Branch Office - Registration of the branch office is done by ACRA and it is treated as an extension of the foreign company. It is the least popular option with foreign companies because

  • Head office accounts have to be submitted for taxation purposes. Many companies may not be comfortable doing this.
  • Head office bears all the liabilities of the actions of branch office
  • Branch office cannot claim local tax benefits

The name of the Branch Office and the foreign office must be same and should be approved by ACRA before registration. Branch office has to appoint two agents that are resident in Singapore. The Branch office can repatriate all its earnings and capital. Only that part of earnings derived from local operations are taxed at local tax rates.

Subsidiary Company - This is the most preferred option for setting up business by the foreign companies because:

  • Its liabilities are not transferred to parent company. It is considered a separate company.
  • It enjoys the local taxation benefits.
  • It can have a local name which is different from the parent company.

One or more directors need to be appointed and at least one director has to be a local resident.

Representative Office - It is used for having a presence in the country while not conducting any business activity. It does not have any legal status and cannot enter into any contracts.

  • It can undertake promotional activities for the parent company
  • It can negotiate but cannot conclude on deals
  • Parent company bears liability for activities of the office.
  • It must be staffed by at least one representative from the head office

International Enterprise Singapore (IE Singapore) is the registration authority for Representative Offices for manufacturing, business services, commerce and other sectors.

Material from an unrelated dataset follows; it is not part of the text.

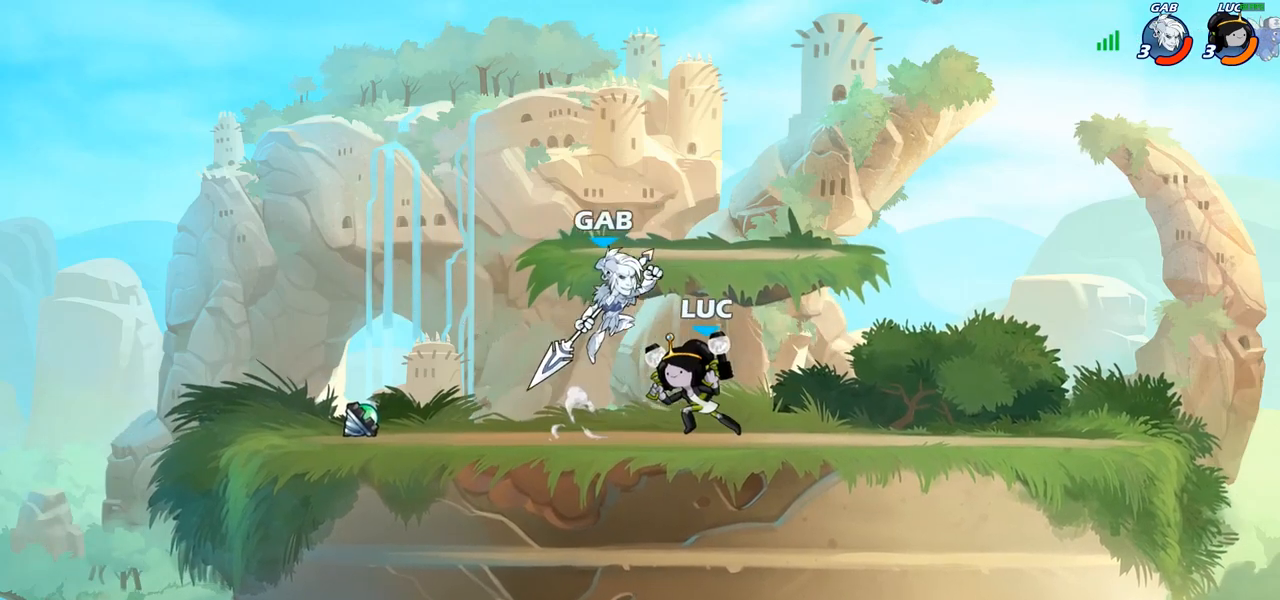
{"buttons": [], "left_stick": "center", "right_stick": "center", "events": [[67, "SQUARE", "up"], [83, "left_stick", "center"]]}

Banking, finance, insurance needs to be registered with the Monetary Authority of Singapore (MAS).

Requirement For Incorporation Of Company

Useful Tips For Singapore Business Start Up

The Accounting Profession of Singapore

The Institute of Certified Public Accountants of Singapore (ICPAS) is the national body representing the accounting profession in Singapore. It maintains a register of qualified accountants comprising mainly local graduates. Membership is open to members of the Institutes of Chartered Accountants of England and Wales, Australia, Scotland, Ireland and a number of other accounting bodies. Generally, prior to being admitted as a full member, they must attend a week-long pre-admission course. Members are designated as certified public accountants (CPA).

The Public Accountants Board, whose council members are appointed by the Ministry of Finance, licenses and registers accountants who wish to practise. It also handles practice monitoring, disciplinary matters and regulations on professional conduct.

Accounting Records in Singapore

All companies incorporated under the Companies Act are required to maintain books of accounts that sufficiently explain the transactions and financial position of the company.

The books may be kept either at the company's registered office or at another place the directors think fit. If the books are maintained outside Singapore, sufficient records must be maintained in Singapore to facilitate the preparation and/or audit of financial statements that reflect accurately the company's financial position.

Sources of Accounting Principles

Financial Periods Commencing before 1 January 2003 The principal source of accounting principles in Singapore, namely Statements of Accounting Standards (SAS) and Interpretation of Statements of Accounting Standards (INT), are issued by ICPAS. These standards are essentially International Accounting Standards (IAS) modified for certain transitional provisions. They provide guidelines on the accounting measurements and disclosure requirements. Businesses may depart from such standards if the standards conflict with disclosure exemptions granted by law. Otherwise, ICPAS may take disciplinary action against any of its members who are in violation of the standards.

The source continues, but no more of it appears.